• WORK TO DO:
Transcribe every naming line in the records below verbatim, omitting the pictures from your answer.

(Collected data entries)
+-------+

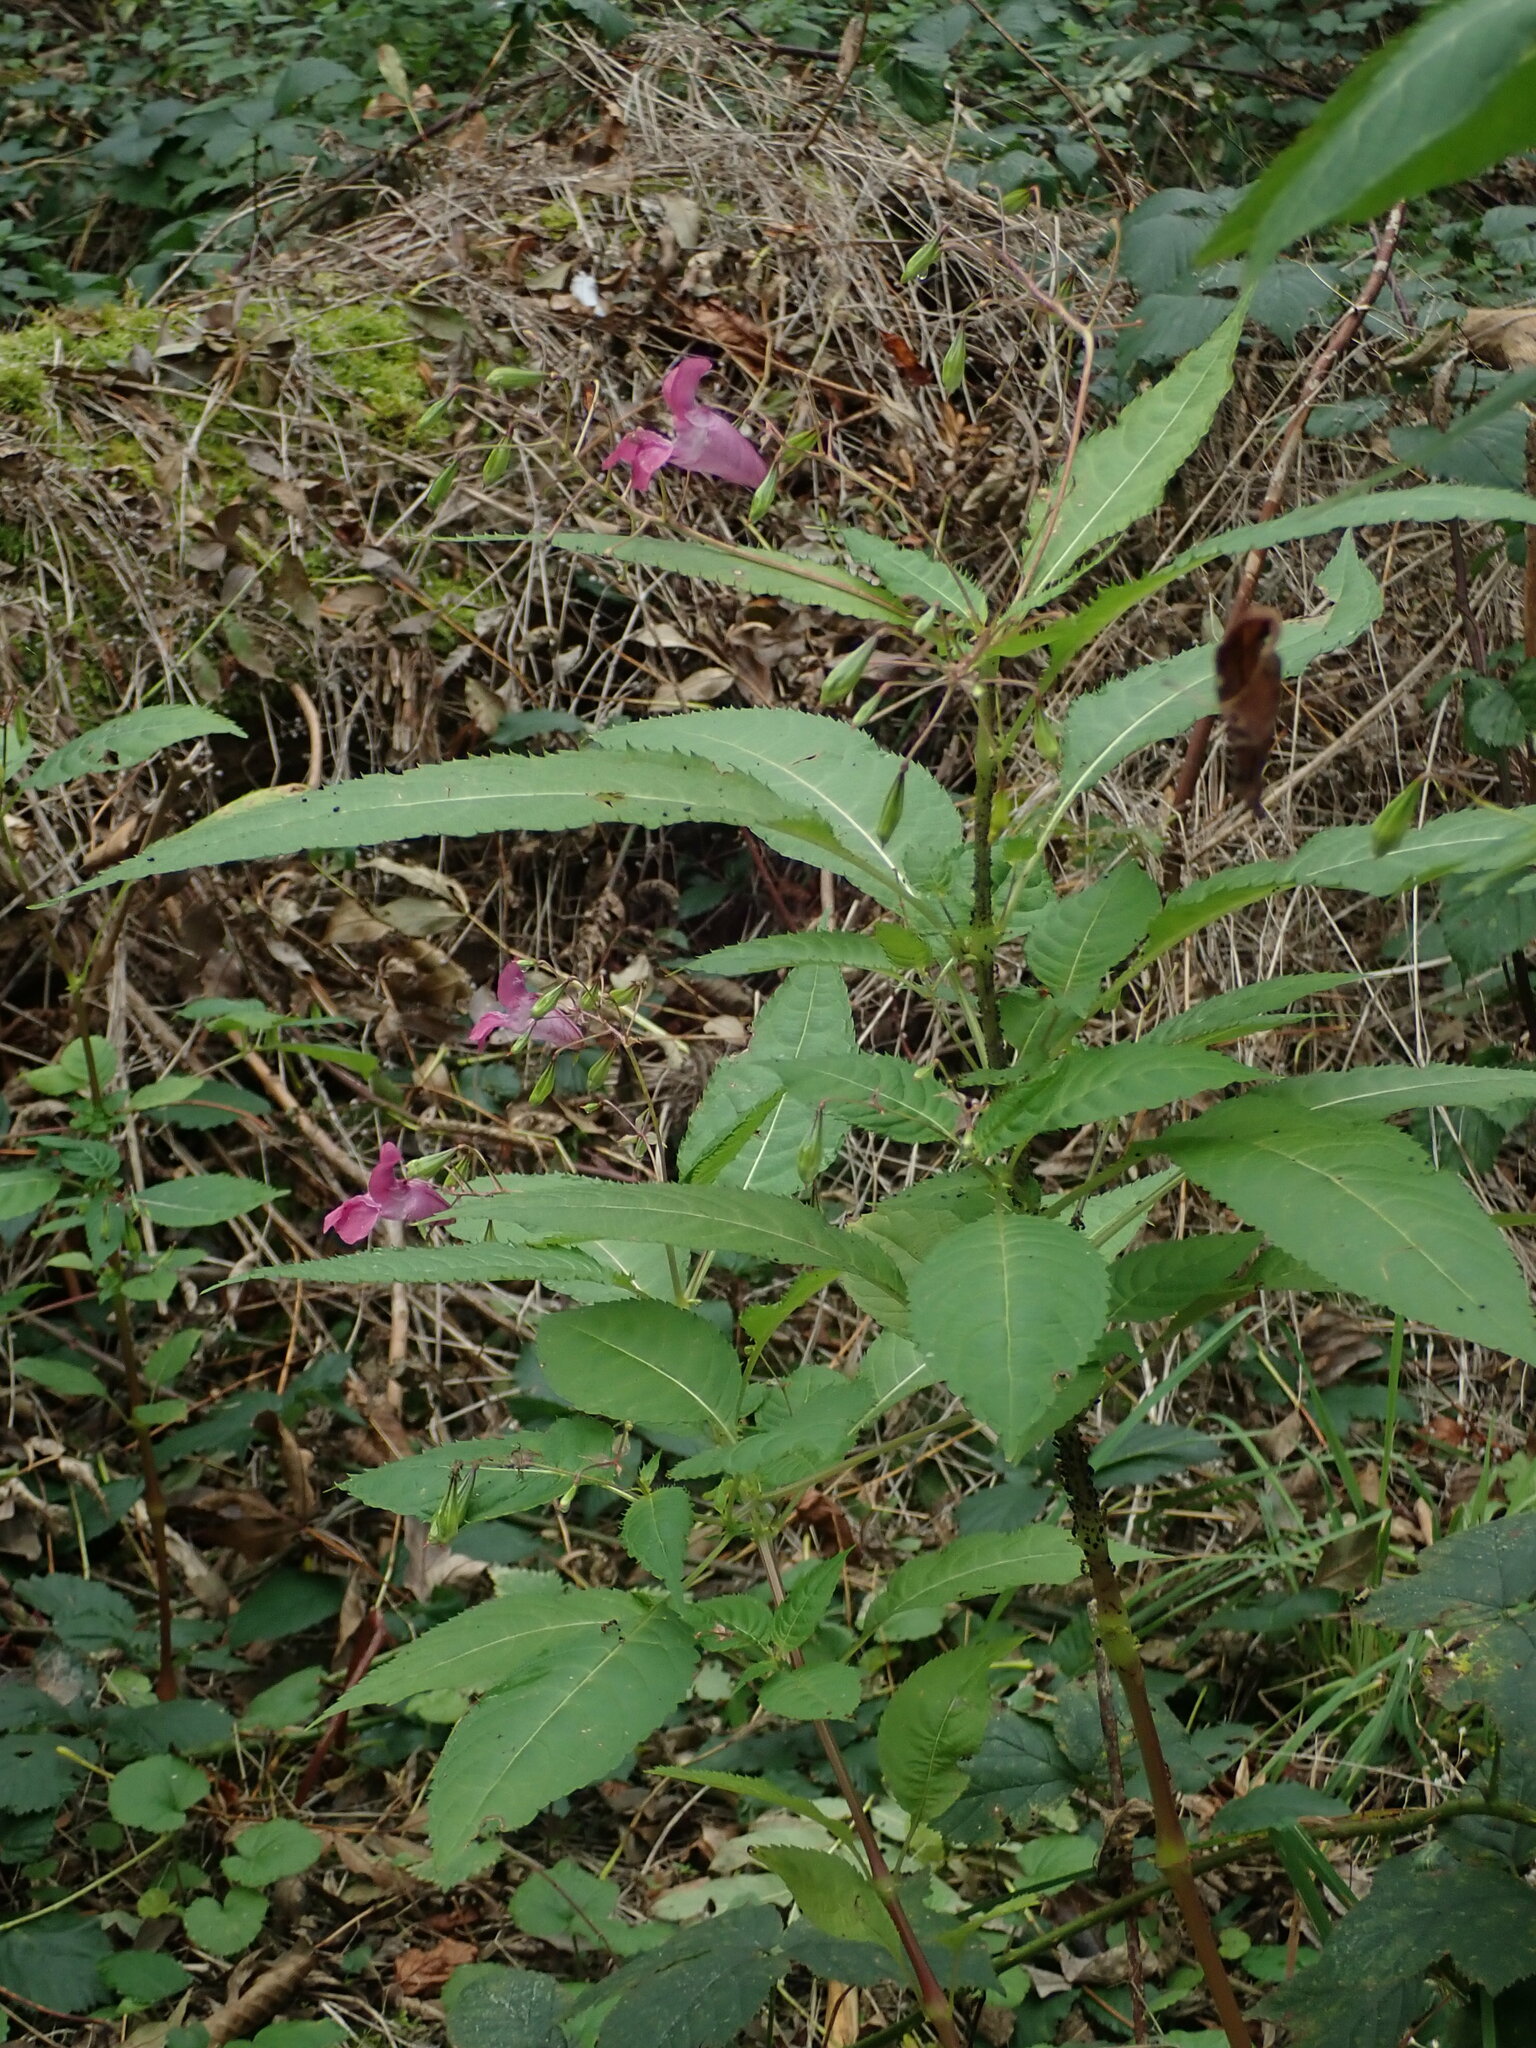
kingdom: Plantae
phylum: Tracheophyta
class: Magnoliopsida
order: Ericales
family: Balsaminaceae
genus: Impatiens
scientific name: Impatiens glandulifera
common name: Himalayan balsam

+-------+

• TASK OUTPUT:
kingdom: Plantae
phylum: Tracheophyta
class: Magnoliopsida
order: Ericales
family: Balsaminaceae
genus: Impatiens
scientific name: Impatiens glandulifera
common name: Himalayan balsam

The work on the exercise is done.